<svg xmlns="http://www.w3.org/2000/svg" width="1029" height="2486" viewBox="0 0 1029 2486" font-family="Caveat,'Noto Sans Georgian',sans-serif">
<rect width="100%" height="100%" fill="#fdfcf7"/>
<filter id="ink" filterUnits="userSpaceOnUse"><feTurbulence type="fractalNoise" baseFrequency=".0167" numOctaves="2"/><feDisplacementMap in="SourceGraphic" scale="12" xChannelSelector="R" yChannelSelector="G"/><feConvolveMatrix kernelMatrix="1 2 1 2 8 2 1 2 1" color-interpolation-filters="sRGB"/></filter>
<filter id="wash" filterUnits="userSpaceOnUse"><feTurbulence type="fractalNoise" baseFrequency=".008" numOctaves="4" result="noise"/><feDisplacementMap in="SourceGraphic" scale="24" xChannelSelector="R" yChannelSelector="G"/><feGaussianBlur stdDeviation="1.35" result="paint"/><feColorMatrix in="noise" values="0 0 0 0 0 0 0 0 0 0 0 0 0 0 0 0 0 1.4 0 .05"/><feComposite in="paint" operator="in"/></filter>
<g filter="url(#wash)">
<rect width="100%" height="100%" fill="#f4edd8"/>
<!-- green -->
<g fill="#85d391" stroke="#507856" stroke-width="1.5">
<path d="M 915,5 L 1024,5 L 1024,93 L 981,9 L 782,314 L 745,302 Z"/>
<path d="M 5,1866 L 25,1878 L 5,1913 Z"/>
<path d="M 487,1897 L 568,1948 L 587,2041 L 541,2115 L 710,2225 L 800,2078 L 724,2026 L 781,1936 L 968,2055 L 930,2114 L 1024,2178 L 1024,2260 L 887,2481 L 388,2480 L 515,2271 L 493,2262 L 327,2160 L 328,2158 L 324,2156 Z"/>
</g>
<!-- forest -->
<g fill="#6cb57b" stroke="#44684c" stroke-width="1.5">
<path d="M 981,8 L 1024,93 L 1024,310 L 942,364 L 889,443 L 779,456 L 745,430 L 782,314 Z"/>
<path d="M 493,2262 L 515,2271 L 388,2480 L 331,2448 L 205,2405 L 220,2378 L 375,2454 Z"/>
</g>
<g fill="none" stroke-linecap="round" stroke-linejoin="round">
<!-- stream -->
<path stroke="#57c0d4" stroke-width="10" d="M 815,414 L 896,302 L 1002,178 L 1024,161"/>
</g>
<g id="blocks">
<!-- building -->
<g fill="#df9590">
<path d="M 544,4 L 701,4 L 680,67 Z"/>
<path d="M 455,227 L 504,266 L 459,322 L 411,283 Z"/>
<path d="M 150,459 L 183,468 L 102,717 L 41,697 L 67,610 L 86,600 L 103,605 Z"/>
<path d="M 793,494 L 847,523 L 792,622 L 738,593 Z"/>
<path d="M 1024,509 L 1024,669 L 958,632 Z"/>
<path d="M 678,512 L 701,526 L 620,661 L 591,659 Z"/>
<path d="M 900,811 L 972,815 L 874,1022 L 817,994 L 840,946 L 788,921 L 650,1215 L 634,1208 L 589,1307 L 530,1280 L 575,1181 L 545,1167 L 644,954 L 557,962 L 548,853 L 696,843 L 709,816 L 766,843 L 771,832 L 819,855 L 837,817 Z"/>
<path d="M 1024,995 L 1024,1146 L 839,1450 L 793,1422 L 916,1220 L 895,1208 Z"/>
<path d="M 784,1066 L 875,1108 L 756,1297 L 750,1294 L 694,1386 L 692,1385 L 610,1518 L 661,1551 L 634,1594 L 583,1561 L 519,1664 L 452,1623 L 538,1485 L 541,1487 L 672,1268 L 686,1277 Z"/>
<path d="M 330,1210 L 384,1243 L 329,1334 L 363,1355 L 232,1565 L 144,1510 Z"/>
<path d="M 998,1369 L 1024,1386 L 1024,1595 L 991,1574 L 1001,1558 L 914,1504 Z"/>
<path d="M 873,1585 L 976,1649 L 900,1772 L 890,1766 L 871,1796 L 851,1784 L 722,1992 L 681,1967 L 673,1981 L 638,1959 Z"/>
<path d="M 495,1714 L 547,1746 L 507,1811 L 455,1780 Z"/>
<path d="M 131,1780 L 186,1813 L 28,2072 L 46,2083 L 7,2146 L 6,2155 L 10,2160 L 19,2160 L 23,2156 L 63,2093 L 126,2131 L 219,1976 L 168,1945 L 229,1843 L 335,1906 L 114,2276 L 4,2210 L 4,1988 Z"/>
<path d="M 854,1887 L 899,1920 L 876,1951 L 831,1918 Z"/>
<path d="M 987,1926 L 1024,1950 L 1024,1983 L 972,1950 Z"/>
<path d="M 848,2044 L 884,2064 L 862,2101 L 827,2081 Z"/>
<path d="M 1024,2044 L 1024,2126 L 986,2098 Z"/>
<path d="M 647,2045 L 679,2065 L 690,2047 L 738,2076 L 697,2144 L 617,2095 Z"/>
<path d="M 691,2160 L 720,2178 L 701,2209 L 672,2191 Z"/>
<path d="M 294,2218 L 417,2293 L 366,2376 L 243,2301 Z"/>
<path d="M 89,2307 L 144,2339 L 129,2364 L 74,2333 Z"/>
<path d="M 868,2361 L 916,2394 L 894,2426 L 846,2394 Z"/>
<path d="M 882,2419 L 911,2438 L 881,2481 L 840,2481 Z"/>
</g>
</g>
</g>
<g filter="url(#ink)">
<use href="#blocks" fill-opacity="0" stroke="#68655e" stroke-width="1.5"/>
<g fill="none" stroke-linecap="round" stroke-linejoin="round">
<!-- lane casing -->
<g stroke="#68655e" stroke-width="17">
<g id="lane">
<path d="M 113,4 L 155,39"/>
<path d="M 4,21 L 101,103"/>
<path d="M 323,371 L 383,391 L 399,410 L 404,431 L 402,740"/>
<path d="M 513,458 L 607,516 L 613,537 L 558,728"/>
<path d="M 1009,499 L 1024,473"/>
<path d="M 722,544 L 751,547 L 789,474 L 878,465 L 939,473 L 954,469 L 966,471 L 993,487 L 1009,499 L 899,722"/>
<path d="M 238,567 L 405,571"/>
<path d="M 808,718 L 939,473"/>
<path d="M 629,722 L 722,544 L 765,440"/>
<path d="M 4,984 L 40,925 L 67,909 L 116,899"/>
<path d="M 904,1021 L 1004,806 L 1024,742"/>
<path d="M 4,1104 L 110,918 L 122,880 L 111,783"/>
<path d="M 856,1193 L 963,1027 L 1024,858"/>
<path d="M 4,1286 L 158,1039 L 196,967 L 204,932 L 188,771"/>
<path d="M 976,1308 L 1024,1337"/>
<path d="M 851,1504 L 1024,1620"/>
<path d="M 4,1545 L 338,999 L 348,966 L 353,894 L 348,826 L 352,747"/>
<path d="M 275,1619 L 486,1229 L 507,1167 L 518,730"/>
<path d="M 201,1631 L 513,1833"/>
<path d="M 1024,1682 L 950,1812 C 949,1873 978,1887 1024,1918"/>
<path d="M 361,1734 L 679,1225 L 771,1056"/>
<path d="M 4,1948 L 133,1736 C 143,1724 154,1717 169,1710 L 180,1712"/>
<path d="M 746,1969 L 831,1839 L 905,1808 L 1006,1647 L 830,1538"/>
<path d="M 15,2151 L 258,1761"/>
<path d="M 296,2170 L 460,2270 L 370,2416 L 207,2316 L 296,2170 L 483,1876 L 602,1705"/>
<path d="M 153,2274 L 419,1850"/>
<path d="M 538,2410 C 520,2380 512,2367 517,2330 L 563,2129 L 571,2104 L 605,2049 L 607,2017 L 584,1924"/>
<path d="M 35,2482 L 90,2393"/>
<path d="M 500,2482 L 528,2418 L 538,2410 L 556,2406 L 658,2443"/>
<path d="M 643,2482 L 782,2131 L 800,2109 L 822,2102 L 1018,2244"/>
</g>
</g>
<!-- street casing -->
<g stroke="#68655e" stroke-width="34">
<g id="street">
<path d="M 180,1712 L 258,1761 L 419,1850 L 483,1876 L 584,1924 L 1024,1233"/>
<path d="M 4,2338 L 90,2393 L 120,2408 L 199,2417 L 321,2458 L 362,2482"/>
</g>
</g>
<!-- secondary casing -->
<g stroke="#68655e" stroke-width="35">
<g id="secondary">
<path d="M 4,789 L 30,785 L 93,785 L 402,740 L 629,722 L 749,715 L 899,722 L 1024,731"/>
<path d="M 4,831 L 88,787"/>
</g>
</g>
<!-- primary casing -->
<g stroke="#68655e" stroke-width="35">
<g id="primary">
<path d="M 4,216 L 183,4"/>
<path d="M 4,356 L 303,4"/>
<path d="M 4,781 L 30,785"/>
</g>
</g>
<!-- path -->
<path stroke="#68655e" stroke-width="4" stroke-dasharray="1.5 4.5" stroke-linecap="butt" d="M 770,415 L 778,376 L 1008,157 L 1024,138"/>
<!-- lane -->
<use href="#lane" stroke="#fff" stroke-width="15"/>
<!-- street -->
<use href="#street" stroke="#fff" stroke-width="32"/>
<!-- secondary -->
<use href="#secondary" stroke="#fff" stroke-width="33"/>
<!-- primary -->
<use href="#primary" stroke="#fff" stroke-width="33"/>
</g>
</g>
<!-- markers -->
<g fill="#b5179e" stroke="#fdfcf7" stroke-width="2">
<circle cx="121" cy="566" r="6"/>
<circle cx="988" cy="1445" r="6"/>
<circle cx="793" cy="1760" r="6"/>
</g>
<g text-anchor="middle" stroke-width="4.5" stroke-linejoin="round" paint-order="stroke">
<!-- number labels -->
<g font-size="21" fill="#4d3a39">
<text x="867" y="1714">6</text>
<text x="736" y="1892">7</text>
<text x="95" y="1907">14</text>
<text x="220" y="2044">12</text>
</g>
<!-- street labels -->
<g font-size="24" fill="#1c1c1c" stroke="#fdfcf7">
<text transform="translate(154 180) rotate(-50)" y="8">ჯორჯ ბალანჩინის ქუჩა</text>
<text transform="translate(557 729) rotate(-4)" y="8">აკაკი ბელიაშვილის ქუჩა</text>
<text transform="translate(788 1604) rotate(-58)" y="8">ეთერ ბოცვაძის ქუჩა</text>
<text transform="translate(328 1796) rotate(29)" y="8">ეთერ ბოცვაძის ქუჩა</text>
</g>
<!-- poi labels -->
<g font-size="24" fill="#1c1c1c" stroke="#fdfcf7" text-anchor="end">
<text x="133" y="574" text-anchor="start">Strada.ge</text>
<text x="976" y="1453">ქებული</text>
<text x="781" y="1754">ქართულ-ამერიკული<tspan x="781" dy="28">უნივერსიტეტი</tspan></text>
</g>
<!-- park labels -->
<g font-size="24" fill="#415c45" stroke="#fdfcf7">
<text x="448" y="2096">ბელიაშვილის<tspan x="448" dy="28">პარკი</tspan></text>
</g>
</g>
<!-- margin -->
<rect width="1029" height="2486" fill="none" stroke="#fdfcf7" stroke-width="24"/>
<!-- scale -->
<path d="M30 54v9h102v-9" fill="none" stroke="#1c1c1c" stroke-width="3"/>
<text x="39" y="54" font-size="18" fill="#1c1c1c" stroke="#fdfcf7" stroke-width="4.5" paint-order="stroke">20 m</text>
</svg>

◆ ◆ ◆ ◆

* **EXERCISE AIM**:
Work out how many lines of the data hold the string "wash". Reply with that number alone.

* **ANSWER BOX**:
2